Hoy, gracias al experimento de la doble rendija, se ha comprobado que la superposición es posible no sólo en partículas con más masa que los electrones, como los neutrones, sino en niveles más complejos de realidad, es decir, en átomos e incluso en moléculas. Más allá, se ha llegado a “borrar” la observación que colapsa la función de onda, una especie de experimento al revés, como si se revirtiera el proceso por el que se concreta la partícula y se la devolviese al estado de superposición. Pero tales historias habrán de quedar para otra ocasión…
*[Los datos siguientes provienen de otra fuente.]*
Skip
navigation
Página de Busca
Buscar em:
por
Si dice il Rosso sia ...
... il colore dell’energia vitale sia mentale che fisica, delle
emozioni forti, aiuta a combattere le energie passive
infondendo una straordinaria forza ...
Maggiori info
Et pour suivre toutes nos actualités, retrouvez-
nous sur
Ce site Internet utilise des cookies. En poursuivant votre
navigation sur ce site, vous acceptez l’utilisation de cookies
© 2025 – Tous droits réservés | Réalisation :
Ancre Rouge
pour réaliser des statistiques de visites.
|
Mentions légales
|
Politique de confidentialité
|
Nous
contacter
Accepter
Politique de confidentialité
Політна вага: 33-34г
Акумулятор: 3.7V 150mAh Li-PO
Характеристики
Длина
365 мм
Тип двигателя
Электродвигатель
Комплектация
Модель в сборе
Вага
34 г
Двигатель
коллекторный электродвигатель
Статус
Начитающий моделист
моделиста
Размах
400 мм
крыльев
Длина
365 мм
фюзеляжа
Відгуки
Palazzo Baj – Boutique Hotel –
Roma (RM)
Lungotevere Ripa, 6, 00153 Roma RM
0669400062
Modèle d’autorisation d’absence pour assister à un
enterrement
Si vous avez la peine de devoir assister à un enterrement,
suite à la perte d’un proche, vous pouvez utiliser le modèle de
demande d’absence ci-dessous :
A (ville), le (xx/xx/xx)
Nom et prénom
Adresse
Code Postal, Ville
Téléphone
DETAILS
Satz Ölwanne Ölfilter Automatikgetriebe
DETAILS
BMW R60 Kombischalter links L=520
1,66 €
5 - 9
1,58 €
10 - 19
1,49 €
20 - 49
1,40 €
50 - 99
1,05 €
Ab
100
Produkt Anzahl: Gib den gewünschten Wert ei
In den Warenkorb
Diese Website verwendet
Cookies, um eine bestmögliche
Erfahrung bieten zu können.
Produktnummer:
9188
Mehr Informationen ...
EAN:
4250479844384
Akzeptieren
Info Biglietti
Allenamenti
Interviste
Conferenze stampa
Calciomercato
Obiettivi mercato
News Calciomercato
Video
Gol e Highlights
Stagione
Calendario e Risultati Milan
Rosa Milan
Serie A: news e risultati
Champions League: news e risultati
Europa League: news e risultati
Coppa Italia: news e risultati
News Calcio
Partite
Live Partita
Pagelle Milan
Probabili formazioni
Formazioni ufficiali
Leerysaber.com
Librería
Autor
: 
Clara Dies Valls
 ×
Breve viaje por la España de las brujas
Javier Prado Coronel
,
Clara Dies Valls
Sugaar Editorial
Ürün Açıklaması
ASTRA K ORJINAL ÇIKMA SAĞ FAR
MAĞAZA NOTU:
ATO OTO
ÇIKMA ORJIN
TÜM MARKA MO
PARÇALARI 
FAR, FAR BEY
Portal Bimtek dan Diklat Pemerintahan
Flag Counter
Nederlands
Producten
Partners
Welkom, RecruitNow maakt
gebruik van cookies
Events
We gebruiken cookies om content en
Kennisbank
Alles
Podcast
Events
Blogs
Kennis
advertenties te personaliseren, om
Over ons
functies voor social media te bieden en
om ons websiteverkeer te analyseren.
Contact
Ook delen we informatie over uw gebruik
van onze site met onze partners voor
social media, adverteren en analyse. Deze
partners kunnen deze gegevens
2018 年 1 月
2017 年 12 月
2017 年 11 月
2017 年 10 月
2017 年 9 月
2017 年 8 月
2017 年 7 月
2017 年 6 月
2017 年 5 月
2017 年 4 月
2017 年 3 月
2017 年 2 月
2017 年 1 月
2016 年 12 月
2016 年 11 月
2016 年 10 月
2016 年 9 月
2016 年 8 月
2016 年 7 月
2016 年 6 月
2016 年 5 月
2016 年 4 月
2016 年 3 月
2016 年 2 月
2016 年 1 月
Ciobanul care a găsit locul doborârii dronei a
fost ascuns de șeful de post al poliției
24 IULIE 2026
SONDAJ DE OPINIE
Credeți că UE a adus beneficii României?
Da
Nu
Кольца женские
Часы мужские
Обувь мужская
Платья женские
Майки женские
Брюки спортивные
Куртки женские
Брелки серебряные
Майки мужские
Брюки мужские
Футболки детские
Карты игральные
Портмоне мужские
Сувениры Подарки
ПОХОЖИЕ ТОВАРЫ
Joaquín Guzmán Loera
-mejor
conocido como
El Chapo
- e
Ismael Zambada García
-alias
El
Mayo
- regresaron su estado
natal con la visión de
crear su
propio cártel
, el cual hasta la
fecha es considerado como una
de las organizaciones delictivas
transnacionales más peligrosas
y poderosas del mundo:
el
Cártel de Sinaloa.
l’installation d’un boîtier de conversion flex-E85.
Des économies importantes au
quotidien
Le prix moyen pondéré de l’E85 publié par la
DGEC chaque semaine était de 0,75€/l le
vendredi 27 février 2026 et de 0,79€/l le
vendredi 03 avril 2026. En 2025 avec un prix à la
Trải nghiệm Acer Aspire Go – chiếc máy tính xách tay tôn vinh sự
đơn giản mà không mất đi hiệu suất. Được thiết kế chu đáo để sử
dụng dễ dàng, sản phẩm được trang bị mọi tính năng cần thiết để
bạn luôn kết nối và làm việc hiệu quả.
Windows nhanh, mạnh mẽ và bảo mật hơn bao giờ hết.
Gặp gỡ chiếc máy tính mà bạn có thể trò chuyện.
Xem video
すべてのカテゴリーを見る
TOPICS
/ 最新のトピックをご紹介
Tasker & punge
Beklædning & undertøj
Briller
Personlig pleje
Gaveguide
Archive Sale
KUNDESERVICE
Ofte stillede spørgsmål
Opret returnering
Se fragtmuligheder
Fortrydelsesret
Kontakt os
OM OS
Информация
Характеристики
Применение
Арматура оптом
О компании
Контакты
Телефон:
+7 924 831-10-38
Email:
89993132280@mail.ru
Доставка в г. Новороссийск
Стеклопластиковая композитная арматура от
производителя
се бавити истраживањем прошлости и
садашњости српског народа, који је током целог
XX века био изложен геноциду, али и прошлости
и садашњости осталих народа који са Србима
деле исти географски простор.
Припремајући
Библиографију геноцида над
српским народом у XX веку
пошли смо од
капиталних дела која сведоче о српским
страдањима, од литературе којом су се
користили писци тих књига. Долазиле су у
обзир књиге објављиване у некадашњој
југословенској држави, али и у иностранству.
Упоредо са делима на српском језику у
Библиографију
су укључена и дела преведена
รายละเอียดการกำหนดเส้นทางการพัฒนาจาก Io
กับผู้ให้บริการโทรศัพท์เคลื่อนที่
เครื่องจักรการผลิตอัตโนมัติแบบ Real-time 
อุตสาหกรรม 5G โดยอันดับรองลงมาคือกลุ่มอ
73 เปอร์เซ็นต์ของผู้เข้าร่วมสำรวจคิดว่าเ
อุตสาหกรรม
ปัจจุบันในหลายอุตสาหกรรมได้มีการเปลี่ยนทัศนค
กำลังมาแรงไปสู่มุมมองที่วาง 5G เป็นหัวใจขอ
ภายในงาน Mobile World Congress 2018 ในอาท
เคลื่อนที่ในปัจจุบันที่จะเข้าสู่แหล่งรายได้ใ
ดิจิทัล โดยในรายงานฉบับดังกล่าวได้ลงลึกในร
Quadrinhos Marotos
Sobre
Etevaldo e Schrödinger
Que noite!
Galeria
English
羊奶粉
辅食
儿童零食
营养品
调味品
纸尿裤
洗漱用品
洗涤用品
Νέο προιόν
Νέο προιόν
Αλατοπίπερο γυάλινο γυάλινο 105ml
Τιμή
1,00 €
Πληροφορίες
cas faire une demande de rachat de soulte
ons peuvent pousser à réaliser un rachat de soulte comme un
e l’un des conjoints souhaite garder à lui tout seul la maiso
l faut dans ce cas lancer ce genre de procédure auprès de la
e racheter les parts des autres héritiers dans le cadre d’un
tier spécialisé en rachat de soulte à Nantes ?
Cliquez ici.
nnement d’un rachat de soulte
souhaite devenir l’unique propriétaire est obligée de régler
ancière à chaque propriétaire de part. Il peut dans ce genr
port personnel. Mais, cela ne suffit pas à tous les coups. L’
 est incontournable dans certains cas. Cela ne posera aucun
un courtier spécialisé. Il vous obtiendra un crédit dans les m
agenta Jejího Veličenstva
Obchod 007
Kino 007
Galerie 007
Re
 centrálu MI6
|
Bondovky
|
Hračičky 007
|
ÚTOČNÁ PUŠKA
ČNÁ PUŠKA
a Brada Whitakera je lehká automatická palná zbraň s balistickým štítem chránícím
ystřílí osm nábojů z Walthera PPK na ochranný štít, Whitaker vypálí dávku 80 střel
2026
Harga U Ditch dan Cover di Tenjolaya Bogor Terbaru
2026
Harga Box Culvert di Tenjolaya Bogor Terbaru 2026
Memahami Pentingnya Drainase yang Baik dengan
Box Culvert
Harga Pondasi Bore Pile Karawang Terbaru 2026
Algo en nuestro interior se niega a entender la realidad cuántica. La aceptamos intelectualmente porque posee consistencia matemática y coincide brillantemente con la experimentación. El modo en que físicos y demás han intentado comprender la realidad cuántica me recuerda la forma que tienen los niños de responder cuando se enfrentan a un concepto que todavía no entienden. El psicólogo Jean Piaget estudió este fenómeno infantil: si se muestra a un niño de determinada edad una colección de vasijas, todas ellas de formas diferentes, llenas de líquido hasta el mismo nivel, el niño piensa que todas las vasijas contienen la misma cantidad de líquido. […] Si se explica al niño la manera correcta de ver el problema, normalmente lo entenderá, pero inmediatamente volverá al modo de pensar original. […] De este mismo modo es la realidad cuántica. Después de pensar que se ha comprendido y se ha formado en tu cabeza un dibujo mental, retornas inmediatamente al modo clásico de pensar, al igual que los niños en el experimento de Piaget.